**Exercise prompt**
Reproduce the material below word for word, beginning with the line that contains "shows a watch;" and continuing through the line that contains "It says 2,23", with both of those lines included.

···

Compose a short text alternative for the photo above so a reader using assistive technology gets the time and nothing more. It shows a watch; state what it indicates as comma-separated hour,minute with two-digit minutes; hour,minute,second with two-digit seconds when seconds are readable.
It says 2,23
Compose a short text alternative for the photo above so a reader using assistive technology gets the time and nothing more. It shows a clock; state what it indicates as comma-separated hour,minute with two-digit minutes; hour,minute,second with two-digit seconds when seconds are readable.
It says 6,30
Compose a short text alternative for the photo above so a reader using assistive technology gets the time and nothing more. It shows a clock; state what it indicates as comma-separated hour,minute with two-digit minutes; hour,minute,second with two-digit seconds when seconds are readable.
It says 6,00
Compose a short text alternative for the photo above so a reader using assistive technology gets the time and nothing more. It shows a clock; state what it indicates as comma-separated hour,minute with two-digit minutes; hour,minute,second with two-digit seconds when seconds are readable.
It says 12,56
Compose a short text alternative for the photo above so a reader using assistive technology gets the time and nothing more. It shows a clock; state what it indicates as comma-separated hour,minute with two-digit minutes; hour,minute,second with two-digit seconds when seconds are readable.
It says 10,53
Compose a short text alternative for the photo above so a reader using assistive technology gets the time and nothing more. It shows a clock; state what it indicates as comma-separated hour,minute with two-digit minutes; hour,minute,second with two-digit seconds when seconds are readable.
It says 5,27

···

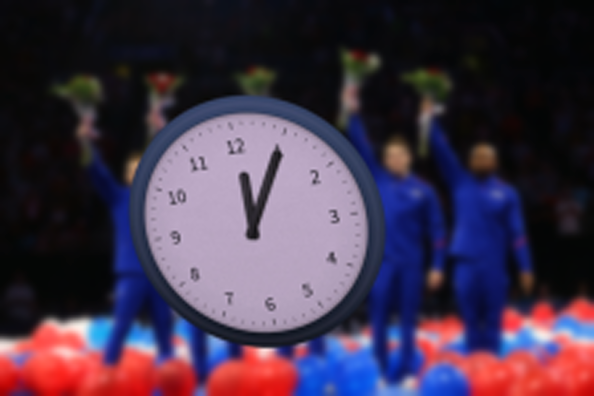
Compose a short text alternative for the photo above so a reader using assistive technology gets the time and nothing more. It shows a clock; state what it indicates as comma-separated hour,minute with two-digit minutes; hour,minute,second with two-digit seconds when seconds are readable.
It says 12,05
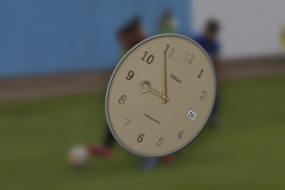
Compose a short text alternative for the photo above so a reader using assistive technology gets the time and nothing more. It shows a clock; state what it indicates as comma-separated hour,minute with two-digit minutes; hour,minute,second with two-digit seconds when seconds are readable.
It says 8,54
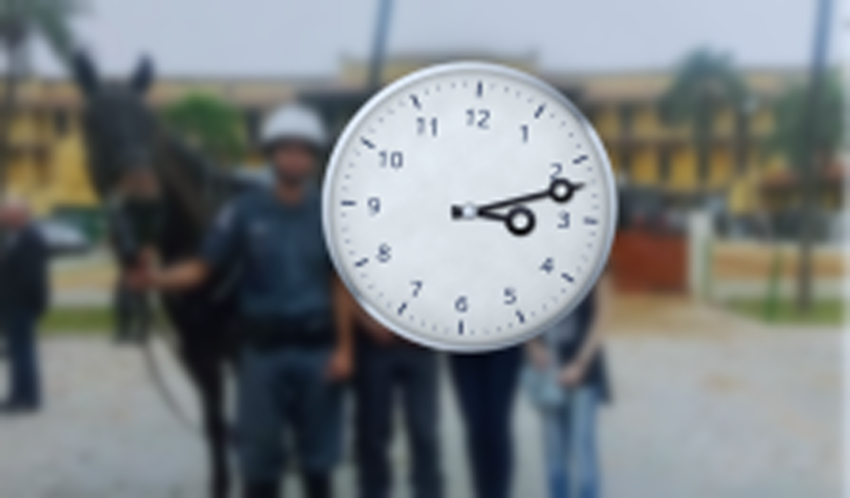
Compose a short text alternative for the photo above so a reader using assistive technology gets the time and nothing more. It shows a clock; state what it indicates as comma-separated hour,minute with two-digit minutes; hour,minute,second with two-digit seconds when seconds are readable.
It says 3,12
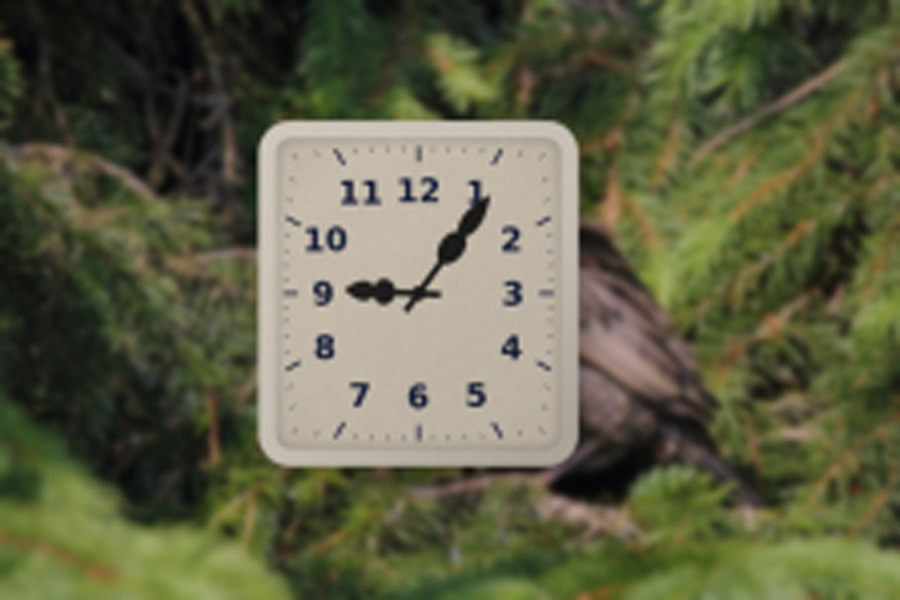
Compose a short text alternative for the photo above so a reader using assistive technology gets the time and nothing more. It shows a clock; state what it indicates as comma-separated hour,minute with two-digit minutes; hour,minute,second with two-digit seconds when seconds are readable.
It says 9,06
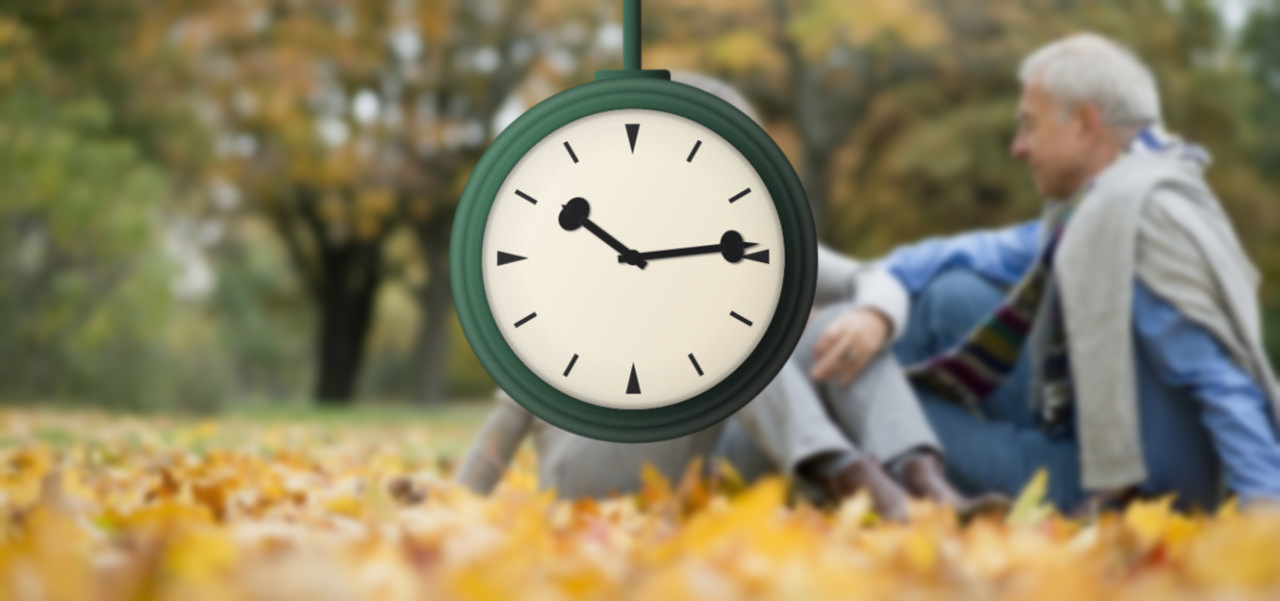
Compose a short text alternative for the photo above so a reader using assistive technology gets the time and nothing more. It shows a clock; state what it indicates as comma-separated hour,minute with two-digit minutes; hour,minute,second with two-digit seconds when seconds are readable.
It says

···

**Exercise answer**
Compose a short text alternative for the photo above so a reader using assistive technology gets the time and nothing more. It shows a watch; state what it indicates as comma-separated hour,minute with two-digit minutes; hour,minute,second with two-digit seconds when seconds are readable.
It says 2,23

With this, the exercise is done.